# Four/Five-parameter parallel lines logistic regression

4/5 parameter parallel lines logistic regression models a quantitative sigmoidal response to a quantitative variable. In Excel with the XLSTAT software.

## What is four/five-parameter parallel lines logistic regression?

### Four parameter logistic model

The four parameter logistic model writes:

**y = a + (d -a) / [1 + (x / c) ^{b}]** model (1.1)

where a, b, c, d are the parameters of the model, and where x corresponds to the explanatory variable and y to the response variable. a and d are parameters that respectively represent the lower and upper asymptotes, and b is the slope parameter. c is the abscissa of the mid-height point which ordinate is (a+b)/2. When a is lower than d, the curve decreases from d to a, and when a is greater than d, the curve increases from a to d.

### Five parameter logistic model

The five parameter logistic model writes:

**y = a + (d -a) / [1 + (x / c) ^{b}]^{e}** model (1.2)

where e is an additional parameter, the asymmetry factor.

### Four parameter parallel lines logistic model

The four parameter parallel lines logistic model writes:

**y = a + (d -a) / [1 + (s0 * x / c _{0} + s1 * x / c_{1})^{b}]** model (2.1)

where s0 is 1 if the observation comes from the standard sample, and 0 if not, and where s1 is 1 if the observation is from the sample of interest, and 0 if not. This is a constrained model because the observations corresponding to the standard sample influence the optimization of the values of a, b, and d. From the above writing of the model, one can understand that this model generates two parallel curves, which only difference is the positioning of the curve, the shift being given by (c1-c0).
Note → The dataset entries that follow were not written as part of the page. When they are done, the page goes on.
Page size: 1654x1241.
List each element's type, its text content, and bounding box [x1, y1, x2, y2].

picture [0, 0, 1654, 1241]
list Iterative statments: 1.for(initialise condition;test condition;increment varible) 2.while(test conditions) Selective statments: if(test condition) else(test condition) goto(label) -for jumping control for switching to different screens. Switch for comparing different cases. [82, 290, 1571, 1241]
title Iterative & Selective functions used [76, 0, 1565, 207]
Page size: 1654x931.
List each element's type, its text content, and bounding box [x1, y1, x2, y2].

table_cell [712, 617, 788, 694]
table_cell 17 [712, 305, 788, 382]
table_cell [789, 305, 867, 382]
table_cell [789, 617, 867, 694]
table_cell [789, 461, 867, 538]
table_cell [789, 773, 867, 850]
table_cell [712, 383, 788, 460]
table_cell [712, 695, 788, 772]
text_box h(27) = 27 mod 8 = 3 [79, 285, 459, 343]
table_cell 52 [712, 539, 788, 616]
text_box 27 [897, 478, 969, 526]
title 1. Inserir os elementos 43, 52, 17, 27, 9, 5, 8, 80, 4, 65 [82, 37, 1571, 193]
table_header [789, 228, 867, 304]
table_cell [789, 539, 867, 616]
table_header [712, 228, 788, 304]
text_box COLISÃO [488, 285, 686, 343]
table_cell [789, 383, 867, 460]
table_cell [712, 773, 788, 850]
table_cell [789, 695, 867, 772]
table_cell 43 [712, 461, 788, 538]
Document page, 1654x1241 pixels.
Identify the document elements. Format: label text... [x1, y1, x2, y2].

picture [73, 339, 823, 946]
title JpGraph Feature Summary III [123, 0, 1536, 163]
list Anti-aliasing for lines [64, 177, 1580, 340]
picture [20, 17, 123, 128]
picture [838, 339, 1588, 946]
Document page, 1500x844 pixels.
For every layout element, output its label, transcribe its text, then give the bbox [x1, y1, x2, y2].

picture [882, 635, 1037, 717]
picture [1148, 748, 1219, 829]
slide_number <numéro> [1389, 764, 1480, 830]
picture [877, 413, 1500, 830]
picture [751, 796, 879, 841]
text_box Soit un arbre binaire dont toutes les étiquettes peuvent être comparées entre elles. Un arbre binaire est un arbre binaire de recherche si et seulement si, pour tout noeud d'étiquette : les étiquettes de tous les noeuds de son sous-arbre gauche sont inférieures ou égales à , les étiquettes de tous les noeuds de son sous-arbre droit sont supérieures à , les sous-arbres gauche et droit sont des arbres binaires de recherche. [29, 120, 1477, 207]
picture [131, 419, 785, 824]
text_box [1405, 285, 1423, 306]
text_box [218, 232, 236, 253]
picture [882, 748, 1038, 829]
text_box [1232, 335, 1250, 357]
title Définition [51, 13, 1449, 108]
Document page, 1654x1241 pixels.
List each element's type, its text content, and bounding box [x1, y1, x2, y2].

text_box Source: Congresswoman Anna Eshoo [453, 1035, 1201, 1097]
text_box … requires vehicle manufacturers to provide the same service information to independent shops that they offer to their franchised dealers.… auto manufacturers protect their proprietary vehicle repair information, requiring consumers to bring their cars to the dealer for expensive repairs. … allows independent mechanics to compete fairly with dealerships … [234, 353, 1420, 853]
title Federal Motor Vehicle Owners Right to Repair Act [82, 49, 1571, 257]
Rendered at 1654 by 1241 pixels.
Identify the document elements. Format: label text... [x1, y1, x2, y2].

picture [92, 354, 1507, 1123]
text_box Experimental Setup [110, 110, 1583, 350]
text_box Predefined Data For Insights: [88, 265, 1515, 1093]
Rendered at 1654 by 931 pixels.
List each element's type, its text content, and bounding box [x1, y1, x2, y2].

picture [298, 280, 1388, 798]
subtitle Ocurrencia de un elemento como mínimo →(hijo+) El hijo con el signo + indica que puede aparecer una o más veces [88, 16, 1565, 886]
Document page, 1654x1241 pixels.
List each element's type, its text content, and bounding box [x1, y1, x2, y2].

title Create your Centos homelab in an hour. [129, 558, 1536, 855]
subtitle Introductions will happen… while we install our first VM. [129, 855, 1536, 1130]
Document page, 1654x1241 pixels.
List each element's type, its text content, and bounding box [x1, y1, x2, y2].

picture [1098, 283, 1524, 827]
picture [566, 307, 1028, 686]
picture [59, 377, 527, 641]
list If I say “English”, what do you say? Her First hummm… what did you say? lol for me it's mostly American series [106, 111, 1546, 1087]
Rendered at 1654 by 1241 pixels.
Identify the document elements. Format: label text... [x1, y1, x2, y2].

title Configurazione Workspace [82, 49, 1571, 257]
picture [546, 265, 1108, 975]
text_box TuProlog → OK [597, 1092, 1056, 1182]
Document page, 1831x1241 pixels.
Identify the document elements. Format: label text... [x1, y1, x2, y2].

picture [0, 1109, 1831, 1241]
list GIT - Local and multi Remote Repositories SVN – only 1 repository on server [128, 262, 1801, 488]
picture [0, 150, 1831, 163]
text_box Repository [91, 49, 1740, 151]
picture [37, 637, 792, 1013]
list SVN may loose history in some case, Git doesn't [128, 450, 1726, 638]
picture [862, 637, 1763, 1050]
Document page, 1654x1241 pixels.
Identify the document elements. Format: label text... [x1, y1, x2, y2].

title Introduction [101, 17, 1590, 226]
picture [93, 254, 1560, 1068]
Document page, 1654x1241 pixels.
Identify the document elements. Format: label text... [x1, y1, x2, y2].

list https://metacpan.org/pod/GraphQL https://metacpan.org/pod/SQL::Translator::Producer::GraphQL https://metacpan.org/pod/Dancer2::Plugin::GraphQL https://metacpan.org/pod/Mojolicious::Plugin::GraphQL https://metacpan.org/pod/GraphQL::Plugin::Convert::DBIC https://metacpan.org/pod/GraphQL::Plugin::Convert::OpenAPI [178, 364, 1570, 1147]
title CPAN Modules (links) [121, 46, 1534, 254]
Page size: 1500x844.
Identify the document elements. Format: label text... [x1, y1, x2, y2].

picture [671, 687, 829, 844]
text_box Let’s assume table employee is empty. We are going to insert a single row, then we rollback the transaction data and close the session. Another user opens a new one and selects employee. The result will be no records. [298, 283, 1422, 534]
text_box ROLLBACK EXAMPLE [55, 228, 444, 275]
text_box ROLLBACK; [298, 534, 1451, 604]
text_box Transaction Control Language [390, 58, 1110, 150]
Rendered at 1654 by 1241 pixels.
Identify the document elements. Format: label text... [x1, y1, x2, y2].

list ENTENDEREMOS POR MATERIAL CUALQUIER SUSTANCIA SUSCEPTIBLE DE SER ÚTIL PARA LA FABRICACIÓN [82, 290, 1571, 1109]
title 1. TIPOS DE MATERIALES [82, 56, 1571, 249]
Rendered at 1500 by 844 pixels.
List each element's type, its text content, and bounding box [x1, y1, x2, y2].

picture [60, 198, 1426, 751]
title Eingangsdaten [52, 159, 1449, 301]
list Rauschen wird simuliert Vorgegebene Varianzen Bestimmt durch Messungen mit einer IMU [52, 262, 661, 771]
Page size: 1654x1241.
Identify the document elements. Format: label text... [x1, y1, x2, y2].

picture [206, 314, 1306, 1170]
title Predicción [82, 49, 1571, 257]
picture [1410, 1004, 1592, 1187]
If c1 is greater than c0, the curve corresponding to the sample of interest is shifted to the right of the curve corresponding to the standard sample, and vice-versa.)

### Five parameter parallel lines logistic model

The five parameter parallel lines logistic model writes:

**y = a + (d -a) / [1 + (st * x / c _{0} + sp * x / c_{1})^{b}]**

**model (2.2)**

^{e}## What XLSTAT can do

XLSTAT allows to fit:

• model 1.1 or 1.2 to a standard sample or to the sample of interest,

• model 2.1 or 2.2 to the standard sample and and to the standard sample the same time.

XLSTAT allows to either fit models 1.1 or 1.2 to a given sample (A case), or to fit models 1.1 or 1.2 to the standard (0) sample and then fit models 2.1 or 2.2 to both the standard sample and the sample of interest (B case).

If the Dixon’s test option is activated, XLSTAT tests for each sample if some outliers influence too much the fit of the model. In the A case, a Dixon’s test is performed once the model 1.1 or 1.2 is fitted. If an outlier is detected, it is removed, and the model is fitted again, and so on, until no outlier is detected. In the B case, we first perform a Dixon’s test on the standard sample, then on the sample of interest, and then, the models 2.1 or 2.2 is fitted on the merged samples, without the outliers.

In the B case, and if the sum of the sample sizes is greater than 9, a Fisher’s F test is performed to detect if the a, b, d and e parameters obtained with models 1.1 or 1.2 are not significantly different from those obtained with model 2.1 or 2.2.

## Results displayed by XLSTAT

If no group or a single sample was selected, the results are shown for the model and for this sample. If several sub-samples were defined (see sub-samples option in the dialog), the model is first adjusted to the standard sample, then each sub-sample is compared to the standard sample.

Fisher's test assessing parallelism between curves: The Fisher’s F test is used to determine if one can consider that the models corresponding the standard sample and the sample of interest are significantly different or not. If the probability corresponding to the F value is lower than the significance level, then one can consider that the difference is significant.

Goodness of fit coefficients: This table shows the following statistics:

• The number of observations;

• The number of degrees of freedom (DF);

• The determination coefficient R2;

• The sum of squares of the errors (or residuals) of the model (SSE or SSR respectively);

• The means of the squares of the errors (or residuals) of the model (MSE or MSR);

• The root mean squares of the errors (or residuals) of the model (RMSE or RMSR);

Model parameters: This table displays the estimator and the standard error of the estimator for each parameter of the model. It is followed by the equation of the model.

Predictions and residuals: This table displays giving for each observation the input data and corresponding prediction and residual. The outliers detected by the Dixon’s test, if any, are displayed in bold.

Charts: On the first chart are displayed in blue color, the data and the curve corresponding to the standard sample, and in red color, the data and the curve corresponding to the sample of interest. A chart that allows to compare predictions and observed values as well as the bar chart of the residuals are also displayed.